#### Your assignment
Please write the next part of the forum thread on dilution ratios, starting right after its final sentence.

#### Text provided
******************************

# Sticky  Dilution ratio's



## Soul boy 68

Morning all :wave: does anybody have a dilution ratio chart to share with me. for example I'm looking to put a 1:20 in to a two litre bottle so I'm not sure how many ml measuring cup/jug to pour solution in then water. Thanks in advance.


----------



## rob267

Hi mate. Divide 2000ml by 21. Gives you 95ml.
So 1 part 95ml then add 1905ml will give you 1:20. 


Sent from my SM-G920F using Tapatalk


----------



## Mad Ad

Hopefully help everyone out for ratio's ltrs/mls 1:5 to 1:300

http://www.cloverchem.co.uk/2013/uk/ratiocalc.asp?dratio=15&Tlitres=1&Tvol=Litres&B1=Calculate


----------



## JoeyJoeJo

There can be ambiguity in the interpretation of ratios.
To some it's parts of component A to total parts (1 part A in 20 total parts, so 19 parts of B) or to others it's parts of component A to parts of component B (1 part A to 20 parts of B).

******************************

#### Collected material
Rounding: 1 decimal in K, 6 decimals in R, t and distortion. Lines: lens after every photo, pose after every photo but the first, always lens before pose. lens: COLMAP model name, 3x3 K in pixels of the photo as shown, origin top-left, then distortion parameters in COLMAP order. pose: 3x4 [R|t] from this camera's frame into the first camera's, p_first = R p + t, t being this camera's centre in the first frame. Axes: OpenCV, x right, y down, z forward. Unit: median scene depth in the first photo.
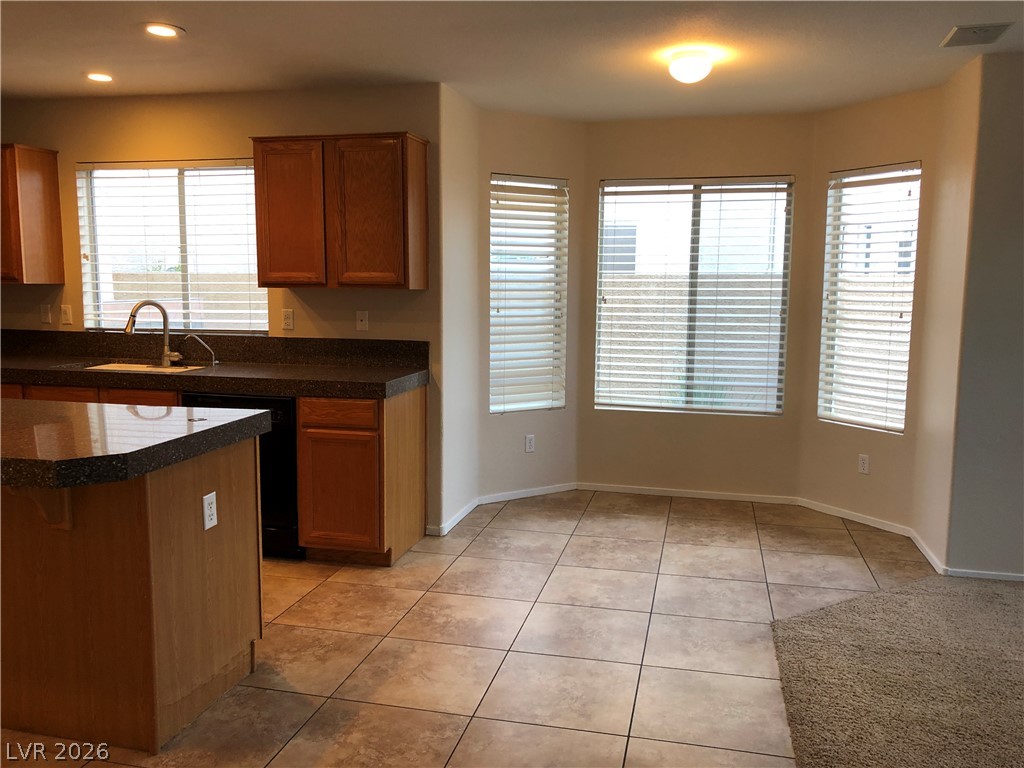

******************************

#### Response
At 1:20 not a big deal but at 1:1 or 1:2, could be disastrous, 1:1 could be considered 1 part in 1 total so undiluted, when the intention is 1 part of each.
Using the calculator linked above, 1:1 is undiluted
http://www.cloverchem.co.uk/2013/uk/ratiocalc.asp?dratio=1&Tlitres=1&Tvol=Litres&B1=Calculate

But *I'd* consider it 1 part A to 1 part B.

I like it when dilutions are in % like BH present, I can handle that


----------



## Soul boy 68

Mad Ad said:


> Hopefully help everyone out for ratio's ltrs/mls 1:5 to 1:300
> 
> http://www.cloverchem.co.uk/2013/uk/ratiocalc.asp?dratio=15&Tlitres=1&Tvol=Litres&B1=Calculate


Excellent fella, this will certainly help every one on here too. :thumb:


----------



## JoeyJoeJo

Soul boy 68 said:


> Excellent fella, this will certainly help every one on here too. :thumb:


Apart from the fact it doesn't comply with accepted principles 

The colon generally means "to" so 1:4 is one part to 4 parts.
200ml A, 800ml B giving a 20% solution.

That calculator states 1:4 would be 250ml of A in 1 litre which is actually a 25% solution.










At best wasteful, at worst, applying stronger product than you want with unintended consequences.

If the diluition was presented with a slash rather than a colon, it would be fine.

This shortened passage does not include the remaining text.